As I see it, a common standard serves three purposes:
- First, simple support for transparency and openness
- Second, to support the transfer of data between petitioning systems, for instance prevent lock-in to a particular application. In effect, this is a structured database dump or record transfer.
- The third purpose could be to allow remote interaction with the petitioning system – to submit or sign a petition.
Even simply making data available in a standard format offers fantastic opportunities. At the micro-end, the data could feed a Facebook widget: not just to show which petition you’ve just signed, but also for instance, to find a petition on a topic of concern to you – and if it’s not available in your council, find out how the subject has been approached elsewhere. It’s easy to see how this could be extended to including selecting a target council and creating a new petition – or for combining and internationalising petitions, as EuroPetition will do.
Cross-council comparisons would also become possible at the macro-end: for instance which councils have the shortest gap between petitions being closed and resolved and/or debated by councillors. The area I am most interested in as an evaluator and someone interested in public policy monitoring.
On the other hand, as it is publicly available data, balancing privacy and openness – and data protection – becomes an issue. This might mean that there are at least two levels of data exposure needed (secure, to a known and trusted system, and general/public) with all that that implies about identity, authorisation and authentication.

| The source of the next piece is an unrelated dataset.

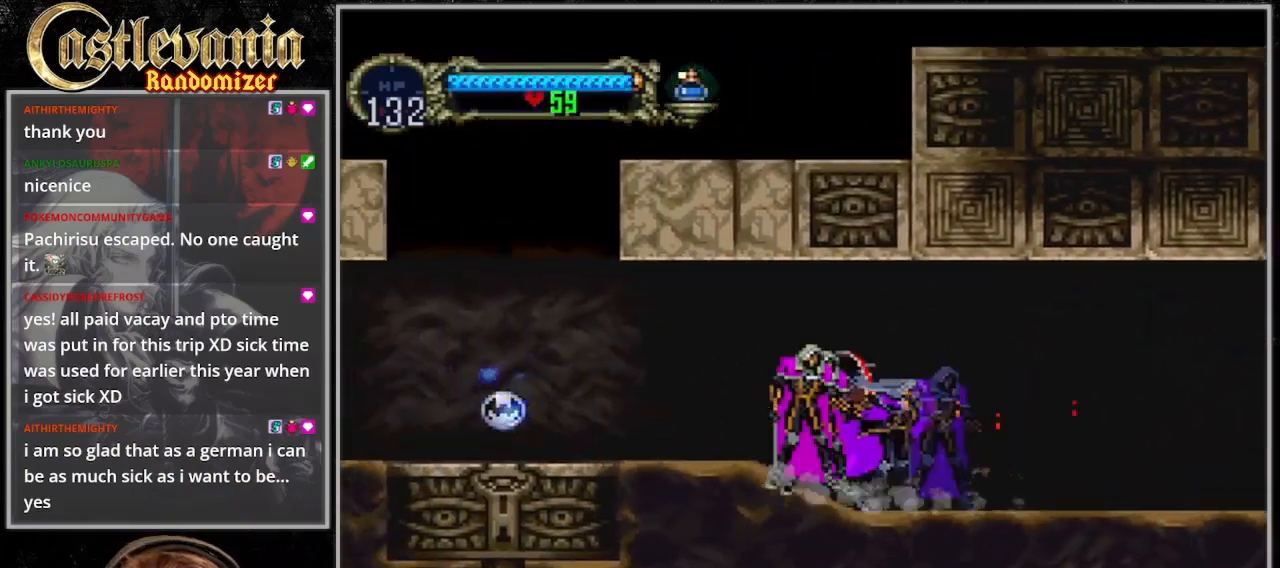
{"buttons": ["DPAD_LEFT"], "events": [[67, "TRIANGLE", "down"], [133, "TRIANGLE", "up"], [200, "TRIANGLE", "down"], [300, "TRIANGLE", "up"], [400, "DPAD_LEFT", "down"]]}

The next stage is to define the exact data to capture and standards to use, starting point from a clear idea of what the data is for – who will use it, what decisions will be taken on the basis of it. The next thing would be to standardise the names and definitions to support the key dimensions to petitions which are needed to support the process, its monitoring and evaluation.
What to do
Where can we begin? Well, a good place is this: part two of the consultation being run by Future Gov on data standards for e-petitions in England & Wales is now underway. Find out more on their site – and get your comments in by the end of this month.
It is a golden opportunity in place to get the groundwork in place for standards that can be applied in England and then across Europe, as and where e-petitioning is adopted. So take it – the standard is potentially international, so your comments are valid even if like me you don’t live in England or Wales.
PS This topic is particularly timely since there is a session on e-petitions at the eGovernment pre-conference in Malmo on Wednesday. And similar issues will apply to EU Citizens Initiatives, on which the Commission has just opened up a consultation.